Scarpa Garden at Querini Stampalia Foundation
The Querini Stampalia Foundation Museum, tucked in a quiet corner of Venice’s Castello district, is in the only palace to survive the end of the Venetian Republic. In 1949, Scarpa was engaged to restore the damaged ground floor and palace garden.
Scarpa’s raised garden is a world away from the city’s crowded tourist passages. The tranquil, jewel-box space is protected from view by high red-brick walls covered in a curtain of green ivy. Trees provide welcome shade next to water features in the form of two fountains, one simply framed in concrete, the other a geometric labyrinth in alabaster.
The Olivetti Showroom
In the late 1950s, Adriano Olivetti commissioned Scarpa to design a display space for his products. The Olivetti Showroom, on the northern edge of Piazza San Marco in Venice, is a two-storey space that eclipses the typewriters and calculators it was built to showcase.
The marble slabs of the staircase appear to float over a colourful mosaic-tile floor, leading visitors up to narrow galleries lined in smooth concrete. Eye-shaped wooden screens simultaneously offer privacy and admit light into the space.
The Brion Tomb and Sanctuary
Scarpa’s greatest project was also his last, the magnificent Tomba Brion (Brion Tomb), completed in 1978. This architectural masterpiece–a testament to everlasting love–is off the beaten path in San Vito di Altivole, about an hour northwest of Venice. The Brion family granted Scarpa nearly unlimited licence to oversee the design of the more than 21,000-square-foot garden and tomb complex.
The tomb’s strongest icon is at its main entrance: two large intersecting circles, symbolizing the eternal love represented by the tombs of Onorina Tomasin and Giuseppe Brion, rest under a curved concrete roof inlaid with coloured mosaics.

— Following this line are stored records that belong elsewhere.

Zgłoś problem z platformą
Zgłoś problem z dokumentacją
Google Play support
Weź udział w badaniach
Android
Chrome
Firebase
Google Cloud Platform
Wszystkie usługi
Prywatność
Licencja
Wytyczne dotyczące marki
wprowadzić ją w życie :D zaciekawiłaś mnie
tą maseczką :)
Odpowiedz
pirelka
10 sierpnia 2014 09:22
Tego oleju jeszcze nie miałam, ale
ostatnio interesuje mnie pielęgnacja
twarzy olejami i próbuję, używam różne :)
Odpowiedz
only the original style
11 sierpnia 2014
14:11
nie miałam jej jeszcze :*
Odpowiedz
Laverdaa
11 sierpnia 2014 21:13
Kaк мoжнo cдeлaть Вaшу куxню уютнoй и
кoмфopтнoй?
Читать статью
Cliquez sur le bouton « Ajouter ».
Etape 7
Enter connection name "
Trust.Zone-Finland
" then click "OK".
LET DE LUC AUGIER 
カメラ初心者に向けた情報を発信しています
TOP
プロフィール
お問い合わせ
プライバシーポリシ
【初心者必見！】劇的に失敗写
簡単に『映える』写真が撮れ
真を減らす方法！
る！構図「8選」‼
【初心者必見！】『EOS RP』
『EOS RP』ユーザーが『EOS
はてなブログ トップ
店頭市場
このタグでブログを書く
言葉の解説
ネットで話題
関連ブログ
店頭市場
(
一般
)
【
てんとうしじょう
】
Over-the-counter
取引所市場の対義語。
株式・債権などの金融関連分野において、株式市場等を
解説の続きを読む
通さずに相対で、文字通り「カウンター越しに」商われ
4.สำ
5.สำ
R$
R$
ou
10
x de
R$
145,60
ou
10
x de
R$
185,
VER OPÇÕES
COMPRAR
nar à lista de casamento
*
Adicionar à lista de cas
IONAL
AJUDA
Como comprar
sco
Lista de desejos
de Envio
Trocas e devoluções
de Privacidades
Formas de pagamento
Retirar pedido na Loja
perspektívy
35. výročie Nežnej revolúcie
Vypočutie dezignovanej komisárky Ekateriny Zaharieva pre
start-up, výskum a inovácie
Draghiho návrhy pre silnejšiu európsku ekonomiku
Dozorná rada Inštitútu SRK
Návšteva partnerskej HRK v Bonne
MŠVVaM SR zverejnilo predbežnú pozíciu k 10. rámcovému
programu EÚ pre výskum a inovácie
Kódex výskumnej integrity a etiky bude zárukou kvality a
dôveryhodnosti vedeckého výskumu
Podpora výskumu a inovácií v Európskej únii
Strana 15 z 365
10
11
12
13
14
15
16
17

From the circles, visitors turn right to admire the pavilion of meditation overlooking a serene pond of lily pads, or venture left to explore the tomb, the quiet grounds, and the light-filled chapel. Throughout the sanctuary, the concrete work is geometric and exquisitely wrought, highlighting Scarpa’s lifetime dedication to design, detail, and craftsmanship.